[bug, bisected] pfifo_fast causes packet reordering

From: Jakob Unterwurzacher
Date: Tue Mar 13 2018 - 14:24:55 EST


During stress-testing our "ucan" USB/CAN adapter SocketCAN driver on Linux v4.16-rc4-383-ged58d66f60b3 we observed that a small fraction of packets are delivered out-of-order.

We have tracked the problem down to the driver interface level, and it seems that the driver's net_device_ops.ndo_start_xmit() function gets the packets handed over in the wrong order.

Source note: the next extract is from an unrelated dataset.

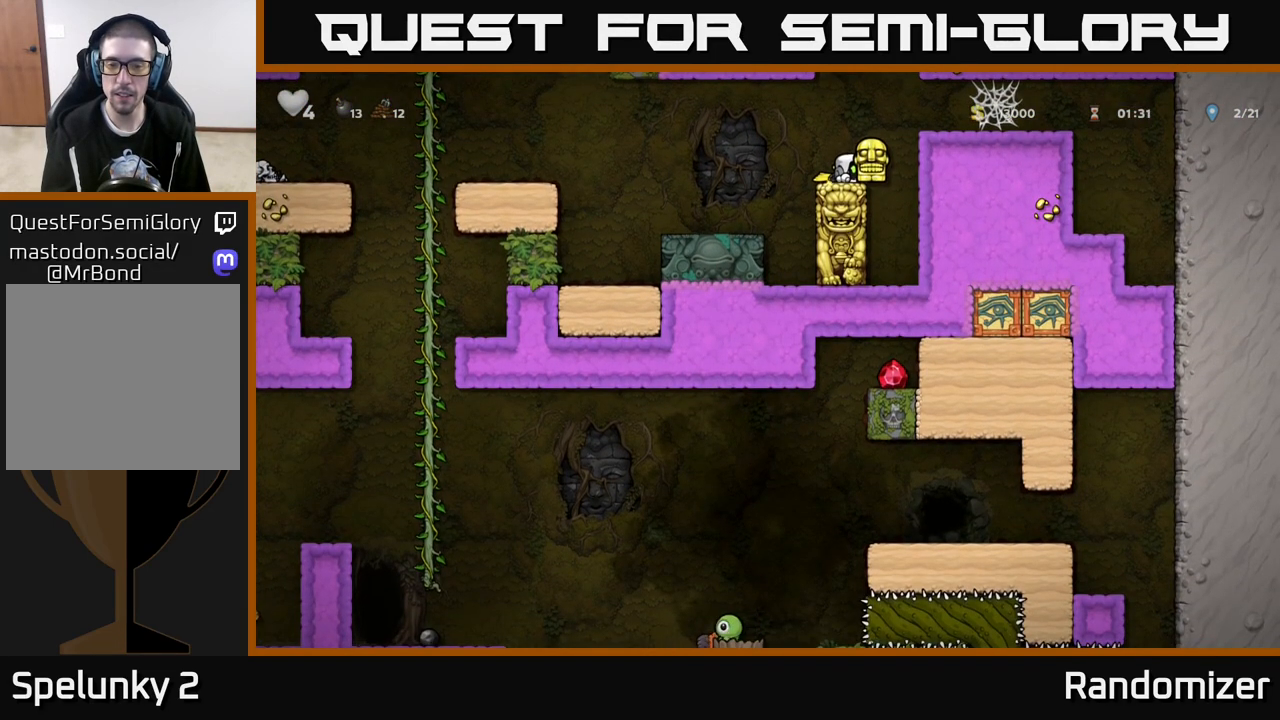
{"buttons": [], "left_stick": "down", "right_stick": "center", "events": []}
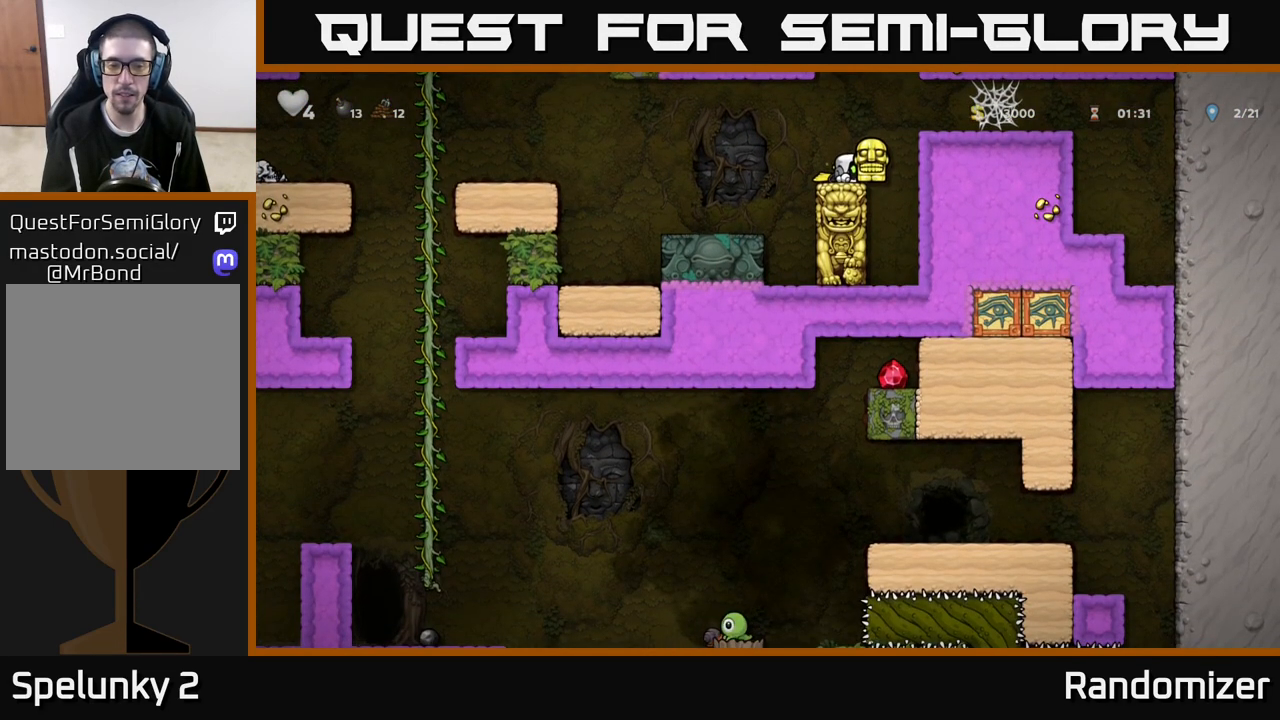
{"buttons": [], "left_stick": "down", "right_stick": "center", "events": []}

This behavior was not observed on Linux v4.15 and I have bisected the problem down to this patch:

commit c5ad119fb6c09b0297446be05bd66602fa564758
Author: John Fastabend <john.fastabend@xxxxxxxxx>
Date: Thu Dec 7 09:58:19 2017 -0800

net: sched: pfifo_fast use skb_array

This converts the pfifo_fast qdisc to use the skb_array data structure
and set the lockless qdisc bit. pfifo_fast is the first qdisc to support
the lockless bit that can be a child of a qdisc requiring locking. So
we add logic to clear the lock bit on initialization in these cases when
the qdisc graft operation occurs.

This also removes the logic used to pick the next band to dequeue from
and instead just checks a per priority array for packets from top priority
to lowest. This might need to be a bit more clever but seems to work
for now.

Signed-off-by: John Fastabend <john.fastabend@xxxxxxxxx>
Signed-off-by: David S. Miller <davem@xxxxxxxxxxxxx>

The patch does not revert cleanly, but moving to one commit earlier makes the problem go away.

Selecting the "fq" scheduler instead of "pfifo_fast" makes the problem go away as well.

Is this an unintended side-effect of the patch or is there something the driver has to do to request in-order delivery?

Thanks,
Jakob